My Boxes are loosely based around various educational, scientific and fun themes, to help me decide what to put in each one.
They are all Discovery Boxes, but some could be labelled Sensory Boxes, as they explore and stimulate the physical senses of touch, sight, hearing, tasting and smelling;
Others seem to suggest scientific or mathematical type learning, as they contain items such as fibre optics, haematite and neodymium magnets, magnifiers and gemstones…
But as a child sees it, all of them are just multi-dimensional and totally open-ended treasure boxes, which can spring off wherever their imaginations take them…..hence the name Springboard.
After all, the whole point of me doing all this is to encourage people to step OUT OF the box, (you know, the one we usually use to think with), tear off the labels, roll around on it to flatten it out, and use it as a magic carpet!
As an add-on resource to increase the fun to be had with each Box, I like to provide a ‘toolkit’ of utensils that help the child explore their chosen media – buttons, glass pebbles, pompoms, playdough, nuts or other natural objects – to its fullest extent. Many of these are based around Montessori education – “what the hand does, the mind remembers” – and so I include various tongs, spoons, spatulas and bowls to encourage sorting and transferring activities. These develop coordination and strength in the hand muscles, so they will be ready to hold and control a pencil or other tools later on.
I believe children are their own best teachers, they instinctively know what they are ready to learn next, and if we can only watch and listen to them (their REAL needs, not the ones our materialist culture programs into them) then we will know what to provide them with to facilitate a real joy in learning. This is what I am aiming for with the Discovery Boxes.

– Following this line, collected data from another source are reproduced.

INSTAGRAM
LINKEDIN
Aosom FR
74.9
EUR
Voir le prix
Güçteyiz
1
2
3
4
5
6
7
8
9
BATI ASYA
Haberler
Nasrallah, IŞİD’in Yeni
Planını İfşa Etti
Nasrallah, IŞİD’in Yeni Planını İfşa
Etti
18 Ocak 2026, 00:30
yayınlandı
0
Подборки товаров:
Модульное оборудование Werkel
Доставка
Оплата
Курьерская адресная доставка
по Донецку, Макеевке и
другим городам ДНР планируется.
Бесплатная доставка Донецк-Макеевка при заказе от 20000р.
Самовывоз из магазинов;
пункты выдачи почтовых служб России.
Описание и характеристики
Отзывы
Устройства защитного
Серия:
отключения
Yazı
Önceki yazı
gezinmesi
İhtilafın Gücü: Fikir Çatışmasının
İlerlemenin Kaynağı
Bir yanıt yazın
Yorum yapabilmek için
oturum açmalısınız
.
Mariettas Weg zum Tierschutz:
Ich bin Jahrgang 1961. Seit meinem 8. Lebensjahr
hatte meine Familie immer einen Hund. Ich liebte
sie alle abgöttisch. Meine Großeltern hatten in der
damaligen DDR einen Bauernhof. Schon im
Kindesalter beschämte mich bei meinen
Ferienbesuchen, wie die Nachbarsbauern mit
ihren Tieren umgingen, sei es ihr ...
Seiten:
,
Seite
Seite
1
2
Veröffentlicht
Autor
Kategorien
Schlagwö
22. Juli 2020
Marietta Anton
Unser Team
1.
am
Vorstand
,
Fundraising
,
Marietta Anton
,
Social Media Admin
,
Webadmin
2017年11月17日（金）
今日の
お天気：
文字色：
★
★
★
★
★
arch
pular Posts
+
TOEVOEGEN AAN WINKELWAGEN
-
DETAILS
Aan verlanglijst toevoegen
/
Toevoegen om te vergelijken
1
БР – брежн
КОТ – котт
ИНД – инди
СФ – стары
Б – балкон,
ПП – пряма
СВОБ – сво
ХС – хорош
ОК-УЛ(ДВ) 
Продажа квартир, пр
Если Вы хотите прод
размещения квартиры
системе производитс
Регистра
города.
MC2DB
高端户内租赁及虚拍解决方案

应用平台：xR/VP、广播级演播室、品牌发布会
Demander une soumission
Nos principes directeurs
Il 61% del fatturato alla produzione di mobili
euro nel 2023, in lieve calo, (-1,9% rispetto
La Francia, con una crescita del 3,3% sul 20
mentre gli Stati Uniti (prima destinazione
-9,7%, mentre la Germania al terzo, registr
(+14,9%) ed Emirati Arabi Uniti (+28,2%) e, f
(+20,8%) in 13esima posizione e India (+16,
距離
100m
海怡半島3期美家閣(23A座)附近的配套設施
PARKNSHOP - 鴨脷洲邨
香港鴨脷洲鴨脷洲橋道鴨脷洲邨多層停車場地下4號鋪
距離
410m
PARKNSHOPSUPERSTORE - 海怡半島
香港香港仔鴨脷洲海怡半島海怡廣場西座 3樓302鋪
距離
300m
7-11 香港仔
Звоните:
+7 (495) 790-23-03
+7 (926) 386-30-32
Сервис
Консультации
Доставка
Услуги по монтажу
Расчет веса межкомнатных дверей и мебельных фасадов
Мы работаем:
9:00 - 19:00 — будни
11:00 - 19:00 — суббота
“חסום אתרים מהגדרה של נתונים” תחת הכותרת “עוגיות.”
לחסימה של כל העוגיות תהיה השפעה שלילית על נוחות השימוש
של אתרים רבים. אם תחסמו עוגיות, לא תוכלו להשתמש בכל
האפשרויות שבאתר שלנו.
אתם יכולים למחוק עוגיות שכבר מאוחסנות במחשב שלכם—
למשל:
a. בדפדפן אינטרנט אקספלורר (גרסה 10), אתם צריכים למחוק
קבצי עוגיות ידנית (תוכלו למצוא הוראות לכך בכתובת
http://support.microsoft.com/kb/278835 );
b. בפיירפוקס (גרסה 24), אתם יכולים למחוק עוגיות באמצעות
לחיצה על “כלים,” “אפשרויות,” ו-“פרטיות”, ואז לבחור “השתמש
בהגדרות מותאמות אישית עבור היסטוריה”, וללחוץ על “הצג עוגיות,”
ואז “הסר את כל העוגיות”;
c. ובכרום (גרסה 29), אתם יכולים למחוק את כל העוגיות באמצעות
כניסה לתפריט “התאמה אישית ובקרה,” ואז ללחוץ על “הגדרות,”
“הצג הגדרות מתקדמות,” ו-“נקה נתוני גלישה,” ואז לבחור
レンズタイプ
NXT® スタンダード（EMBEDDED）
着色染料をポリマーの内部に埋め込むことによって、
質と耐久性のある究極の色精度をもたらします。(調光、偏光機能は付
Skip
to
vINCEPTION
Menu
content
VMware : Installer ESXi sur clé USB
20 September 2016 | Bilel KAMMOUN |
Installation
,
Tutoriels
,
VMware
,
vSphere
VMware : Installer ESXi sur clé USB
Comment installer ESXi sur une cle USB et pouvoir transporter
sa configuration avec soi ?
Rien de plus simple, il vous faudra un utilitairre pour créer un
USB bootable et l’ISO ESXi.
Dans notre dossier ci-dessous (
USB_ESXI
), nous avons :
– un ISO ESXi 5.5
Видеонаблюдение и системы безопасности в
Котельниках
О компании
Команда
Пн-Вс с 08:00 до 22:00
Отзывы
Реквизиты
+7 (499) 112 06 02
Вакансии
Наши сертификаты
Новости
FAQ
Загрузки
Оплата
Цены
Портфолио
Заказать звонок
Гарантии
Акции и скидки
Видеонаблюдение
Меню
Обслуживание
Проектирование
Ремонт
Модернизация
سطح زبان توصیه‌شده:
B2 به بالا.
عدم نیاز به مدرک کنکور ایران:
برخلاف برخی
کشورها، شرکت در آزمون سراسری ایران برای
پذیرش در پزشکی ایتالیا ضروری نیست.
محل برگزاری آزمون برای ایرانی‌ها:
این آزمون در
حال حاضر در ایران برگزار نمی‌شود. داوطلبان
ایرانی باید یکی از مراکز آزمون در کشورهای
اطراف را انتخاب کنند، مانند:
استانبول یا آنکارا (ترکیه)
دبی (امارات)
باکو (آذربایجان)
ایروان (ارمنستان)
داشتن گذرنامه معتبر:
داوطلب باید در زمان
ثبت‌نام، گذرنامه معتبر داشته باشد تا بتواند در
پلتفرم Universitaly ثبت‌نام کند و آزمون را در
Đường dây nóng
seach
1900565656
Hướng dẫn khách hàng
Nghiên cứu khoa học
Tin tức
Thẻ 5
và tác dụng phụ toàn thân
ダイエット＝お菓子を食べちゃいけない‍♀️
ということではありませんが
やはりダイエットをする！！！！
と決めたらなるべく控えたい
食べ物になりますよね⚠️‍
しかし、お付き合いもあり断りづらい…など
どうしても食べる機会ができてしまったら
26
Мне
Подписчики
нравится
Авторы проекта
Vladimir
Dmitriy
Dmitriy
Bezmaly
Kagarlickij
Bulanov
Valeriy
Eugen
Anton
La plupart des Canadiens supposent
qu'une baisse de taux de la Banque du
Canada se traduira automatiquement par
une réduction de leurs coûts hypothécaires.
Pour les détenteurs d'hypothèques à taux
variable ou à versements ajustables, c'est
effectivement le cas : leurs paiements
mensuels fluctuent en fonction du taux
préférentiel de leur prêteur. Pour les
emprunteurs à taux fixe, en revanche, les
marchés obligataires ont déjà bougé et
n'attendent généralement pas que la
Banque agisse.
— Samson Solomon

I am currently developing additional boxes based around exploration of feelings and emotions, role play, the Four Seasons and new ways to use traditional resources such as playdough.
I want to counteract the bland plastic Disney princess toy culture that is so easy to buy into, and instead, help enrich a child’s world and encourage their journey of exploration through life.
This little one is unconsciously learning fine motor control, hand-eye coordination, scientific concepts and object permanence with some of the contents of his Discovery Boxes.